Les habitants de l'île, qui ne s'étaient pas aperçus de l'absence des jumelles,  remarquèrent que peu à peu les marées devenaient plus fortes et que la mer risquait de submerger la terre, leurs jardins, leurs maisons. Alors quoi? Les géants chargés de tenir l'île au dessus du niveau de la mer avaient-ils une faiblesse? Des crampes dans les bras ? Il fallait absolument savoir. Le seul habitant de l'île, un homme au thorax très développé, qualifié pour s'adresser à eux, fut requis et prié de descendre en apnée voir ce qu'il se passait. Il fut rapidement de retour sur terre confirmant que devant la montée des eaux autour de l'île, les géants-piliers étaient déjà sur la pointe de leurs pieds et les bras tendus au maximum. Cela ne pouvait durer!

Les deux filles avaient, bien sur, entendu parler de ce problème et décidèrent de pleurer dans leur potager, délaissant la plage. L'Alastyn ne sentant plus le goût de leurs larmes, se dit qu'elles l'avaient oublié et retourna mourir dans la grotte sous son château auprès de ses aïeuls.

Peu à peu, l'oubli, qui nous est propre, fit son effet et la vie ordinaire reprit son droit sur l'île.

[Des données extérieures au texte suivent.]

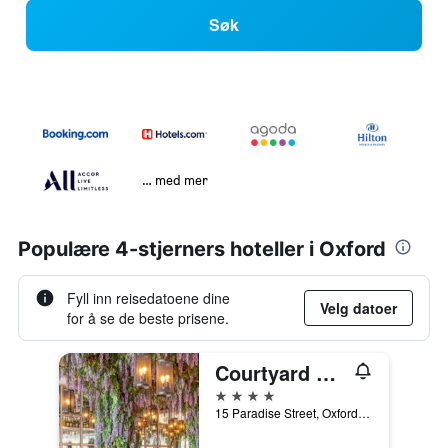
Søk
… med mer
Populære 4-stjerners hoteller i Oxford
Fyll inn reisedatoene dine
Velg datoer
for å se de beste prisene.
Courtyard by Marriott Oxford City Centre
4 stjerner
15 Paradise Street, Oxford, Storbritannia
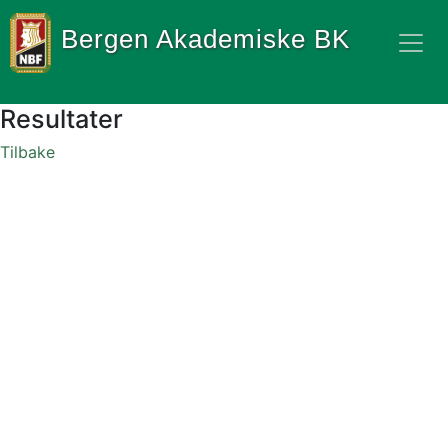
Bergen Akademiske BK
Resultater
Tilbake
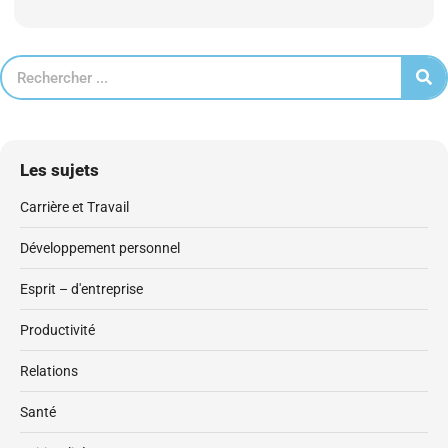
Les sujets
Carrière et Travail
Développement personnel
Esprit – d'entreprise
Productivité
Relations
Santé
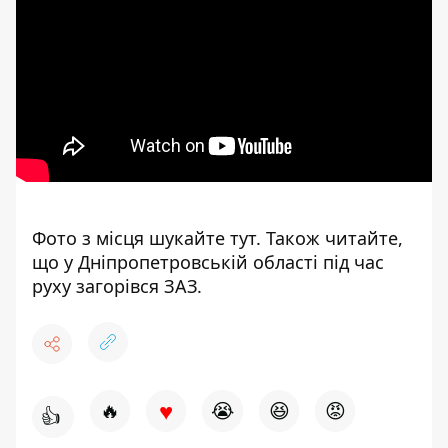
Фото з місця шукайте
тут
. Також читайте,
що у Дніпропетровській області
під час
руху загорівся ЗАЗ.
♥
🔥
😭
😆
😡
👍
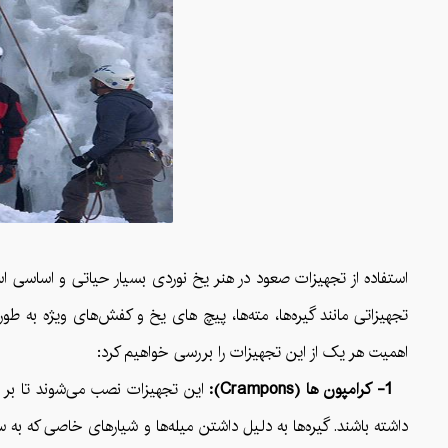
استفاده از تجهیزات صعود در هنر یخ نوردی بسیار حیاتی و اساسی ا
تجهیزاتی مانند گیره‌ها، مته‌ها، پیچ های یخ و کفش‌های ویژه به طو
اهمیت هر یک از این تجهیزات را بررسی خواهیم کرد:
1- کرامپون ها (Crampons):
این تجهیزات نصب می‌شوند تا بر 
داشته باشند. گیره‌ها به دلیل داشتن میله‌ها و شیارهای خاصی که به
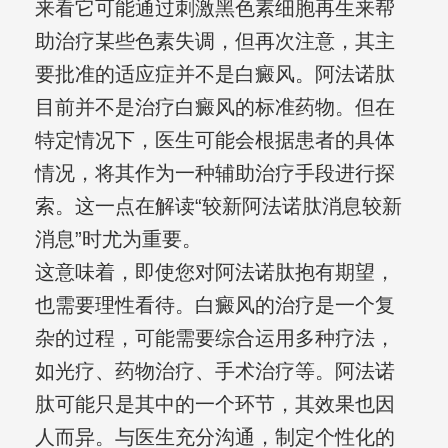
来看它可能通过刺激黑色素细胞再生来帮
助治疗某些色素失调，但再次注意，其主
要批准的适应症并不是白癜风。阿法诺肽
目前并不是治疗白癜风的标准药物。但在
特定情况下，医生可能会根据患者的具体
情况，将其作为一种辅助治疗手段进行探
索。这一点在解读“较新阿法诺肽消息较新
消息”时尤为重要。
这意味着，即使您对阿法诺肽抱有期望，
也需要理性看待。白癜风的治疗是一个复
杂的过程，可能需要综合运用多种疗法，
如光疗、药物治疗、手术治疗等。阿法诺
肽可能只是其中的一个环节，其效果也因
人而异。与医生充分沟通，制定个性化的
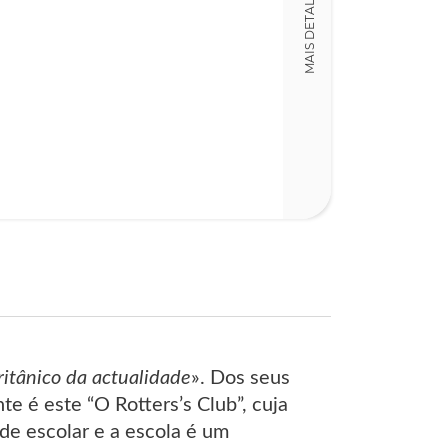
MAIS DETALHES
1
Código
LT004669
ISBN
9789724131627
Detalhes físico
Dimensões
16,00 x 23,00 x
Nº Páginas
453
ritânico da actualidade
». Dos seus
e é este “O Rotters’s Club”, cuja
de escolar e a escola é um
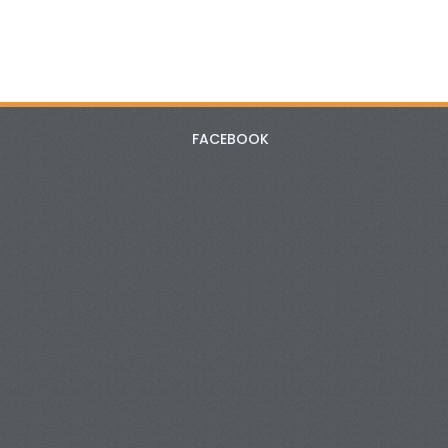
FACEBOOK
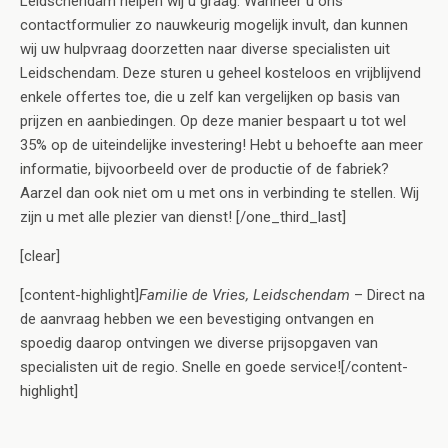
Leidschendam helpen wij u graag. Wanneer u ons
contactformulier zo nauwkeurig mogelijk invult, dan kunnen
wij uw hulpvraag doorzetten naar diverse specialisten uit
Leidschendam. Deze sturen u geheel kosteloos en vrijblijvend
enkele offertes toe, die u zelf kan vergelijken op basis van
prijzen en aanbiedingen. Op deze manier bespaart u tot wel
35% op de uiteindelijke investering! Hebt u behoefte aan meer
informatie, bijvoorbeeld over de productie of de fabriek?
Aarzel dan ook niet om u met ons in verbinding te stellen. Wij
zijn u met alle plezier van dienst! [/one_third_last]
[clear]
[content-highlight]
Familie de Vries, Leidschendam
– Direct na
de aanvraag hebben we een bevestiging ontvangen en
spoedig daarop ontvingen we diverse prijsopgaven van
specialisten uit de regio. Snelle en goede service![/content-
highlight]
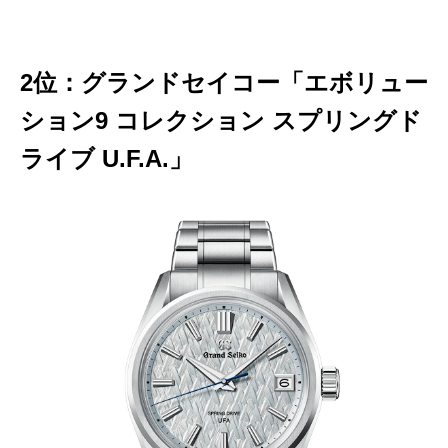
2位：グランドセイコー「エボリュー
ション9 コレクション スプリングド
ライブ U.F.A.」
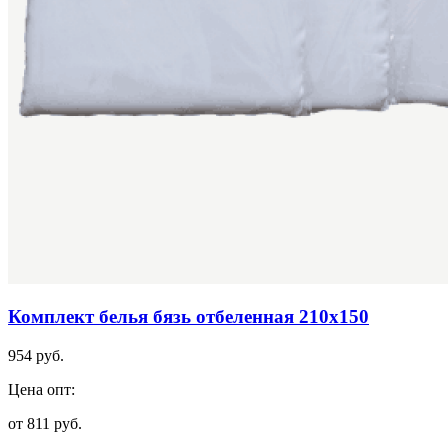
Комплект белья бязь отбеленная 210х150
954 руб.
Цена опт:
от 811 руб.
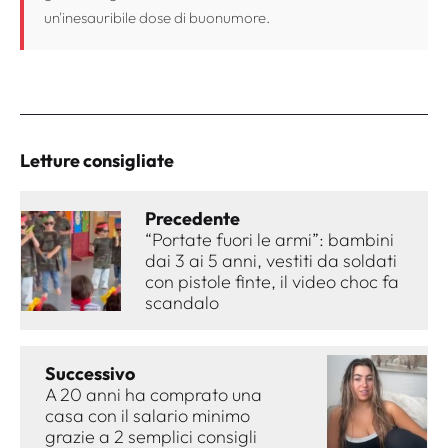
un'inesauribile dose di buonumore.
Letture consigliate
Precedente
“Portate fuori le armi”: bambini
dai 3 ai 5 anni, vestiti da soldati
con pistole finte, il video choc fa
scandalo
Successivo
A 20 anni ha comprato una
casa con il salario minimo
grazie a 2 semplici consigli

Filles disparues sous l'eau, cheval ondin, jeune prince venu des abysses, mais tout cela n'est que conte venu du fin fond des âges. Tout cela n'a jamais existé, dirent les plus sceptiques, d'autres pensèrent que les jumelles avaient tout inventé pour se faire valoir aux yeux des jeunes gens du bourg. Mais personne ne mentionna la possibilité d'un rêve... devenu réalité!

 

 

LAISSE L'EAU AUX POISSONS

ET L'AIR AUX  CANASSONS.

CHACUN A SA PLACE

VEILLE A LA SURVIE DE SA RACE.

 

 

 

 

*Plantes sous-marines qui existent réellement.